Which is why when I jumped into my first multiplayer game of Battlefield One over the weekend (after a brief DDOS attack), my face was frozen in a perpetual grin. A grin so wide it actually hurt. But not as much as how much my heart hurt from joy from being back in my happy place of war.
I stood at the edge of a garden, and watched as a beautifully crafted circa Victorian-era building get wrecked by biplanes swooping in and out dropping bombs, tanks rolling in kicking up mud and dirt, both British and German armies rushing headlong into each other. Soldiers barking orders at each other over the screams, the exploding shells and gunfire. What you gon’ do now eh, Jun? What you gon’ do?
I was sat in my living room staring up at a large plasma TV mounted on a wall, and although I don’t own a surround sound system, the TV’s own in-built audio output was sufficient enough to give my ears the aural pleasure it seeks. The joy from all those years ago came rushing back to me as I ran headlong into battle.
We have arrived in a new era of gaming where our minds no longer have to fill in the gaps because the graphical fidelity of the new Battlefield One, the eye-ball licking sheer goodness of it, makes war feel all too real. DICE must have made a deal with the Devil for their graphics engine.

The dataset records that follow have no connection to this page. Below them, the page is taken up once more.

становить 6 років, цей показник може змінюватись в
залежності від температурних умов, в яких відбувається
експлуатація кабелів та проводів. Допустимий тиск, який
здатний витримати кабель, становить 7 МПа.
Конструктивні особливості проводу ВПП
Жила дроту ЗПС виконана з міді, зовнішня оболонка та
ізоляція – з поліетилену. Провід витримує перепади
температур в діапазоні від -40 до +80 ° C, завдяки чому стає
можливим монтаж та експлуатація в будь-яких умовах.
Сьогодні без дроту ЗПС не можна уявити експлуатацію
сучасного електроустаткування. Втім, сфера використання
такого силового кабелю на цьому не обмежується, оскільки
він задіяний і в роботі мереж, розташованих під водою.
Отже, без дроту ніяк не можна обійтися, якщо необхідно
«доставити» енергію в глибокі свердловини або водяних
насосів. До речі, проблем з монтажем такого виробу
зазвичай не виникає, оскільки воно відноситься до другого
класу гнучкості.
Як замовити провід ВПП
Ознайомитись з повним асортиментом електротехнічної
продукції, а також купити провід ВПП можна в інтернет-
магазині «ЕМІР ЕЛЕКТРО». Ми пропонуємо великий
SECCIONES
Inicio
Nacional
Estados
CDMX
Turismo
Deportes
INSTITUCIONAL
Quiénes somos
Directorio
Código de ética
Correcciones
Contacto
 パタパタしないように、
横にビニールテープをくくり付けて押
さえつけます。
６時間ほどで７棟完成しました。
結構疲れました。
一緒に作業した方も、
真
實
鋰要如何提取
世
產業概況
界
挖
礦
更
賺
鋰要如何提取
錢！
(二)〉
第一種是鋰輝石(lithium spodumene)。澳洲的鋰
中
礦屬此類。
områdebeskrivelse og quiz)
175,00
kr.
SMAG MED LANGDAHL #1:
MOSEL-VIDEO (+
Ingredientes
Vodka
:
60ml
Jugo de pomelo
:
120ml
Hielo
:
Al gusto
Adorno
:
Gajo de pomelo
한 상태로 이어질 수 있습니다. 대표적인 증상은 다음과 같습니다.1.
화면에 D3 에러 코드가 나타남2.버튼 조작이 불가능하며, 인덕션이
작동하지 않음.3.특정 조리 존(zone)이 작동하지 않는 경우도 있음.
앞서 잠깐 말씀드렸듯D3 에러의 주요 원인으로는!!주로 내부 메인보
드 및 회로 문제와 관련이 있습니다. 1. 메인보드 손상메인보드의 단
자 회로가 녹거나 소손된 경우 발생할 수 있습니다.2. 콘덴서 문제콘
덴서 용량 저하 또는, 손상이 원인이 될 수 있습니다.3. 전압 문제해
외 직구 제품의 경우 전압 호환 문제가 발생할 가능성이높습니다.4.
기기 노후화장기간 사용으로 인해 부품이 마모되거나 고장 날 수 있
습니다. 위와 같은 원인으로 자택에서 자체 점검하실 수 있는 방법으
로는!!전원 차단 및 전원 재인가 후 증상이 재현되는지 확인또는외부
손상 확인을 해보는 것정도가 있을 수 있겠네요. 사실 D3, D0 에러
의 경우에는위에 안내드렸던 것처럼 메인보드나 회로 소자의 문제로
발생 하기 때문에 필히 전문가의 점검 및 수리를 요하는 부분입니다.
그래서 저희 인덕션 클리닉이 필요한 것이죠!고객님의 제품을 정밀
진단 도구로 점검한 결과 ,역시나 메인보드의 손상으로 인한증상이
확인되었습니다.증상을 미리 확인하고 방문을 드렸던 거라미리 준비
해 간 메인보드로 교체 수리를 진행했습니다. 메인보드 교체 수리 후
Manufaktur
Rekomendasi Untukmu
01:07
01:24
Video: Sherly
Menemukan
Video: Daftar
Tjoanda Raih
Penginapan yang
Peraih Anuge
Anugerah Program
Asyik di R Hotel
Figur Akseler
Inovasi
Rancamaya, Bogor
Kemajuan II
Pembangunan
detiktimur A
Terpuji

But the best part of the Battlefield One experience was reminding myself that none of it is orchestrated. That what makes a Battlefield game so great is that there are actual people controlling each and every one of these soldiers running around shooting each other, driving the tanks, flying the biplanes, and bringing to life the Great War.
Now, I want to take a moment to mention that Battlefield One does have a singleplayer campaign – and it is far better, and more competent than a lot of the previous singleplayer offerings from Battlefield games. It even feels like watching one of those decent B-grade TV shows or movies about war, about the humans that sacrificed, survived, and died in them. It was a pleasant surprise to find a nugget of compelling emotion as a through line. But no one really plays Battlefield for its singleplayer bits. That’s like buying an electric scooter and only buzzing about in your backyard. No, you take that bad boy out onto the streets to annoy the fuck out of every pedestrian.
But coming back to the main point of why you play a Battlefield game. If you’re in it for a hyper-competitive mechanically excellent shooter, you’re not going to find it here. There are just way too many variables, too many ridiculous ways to die in a second or two after spawning without allowing for skillful counter-plays. And the people with the big bad guns from grinding long hours are always going to best the chilled dads or mums with kids on their laps trying to blow off some steam from a fucked up work week. But that’s okay. You play Battlefield games because you want to be saving Private Ryan.
(P/S: Actually I’m bullshitting, the real great reason why the respawn mechanic in Battlefield games works is because it keeps you always playing. And not in a Call of Duty or Overwatch “I’m back to the fray” type of way, but in an “I am an immortal spirit of war, and I will continually drive the glorious engine of death and destruction, no matter the body count” way.)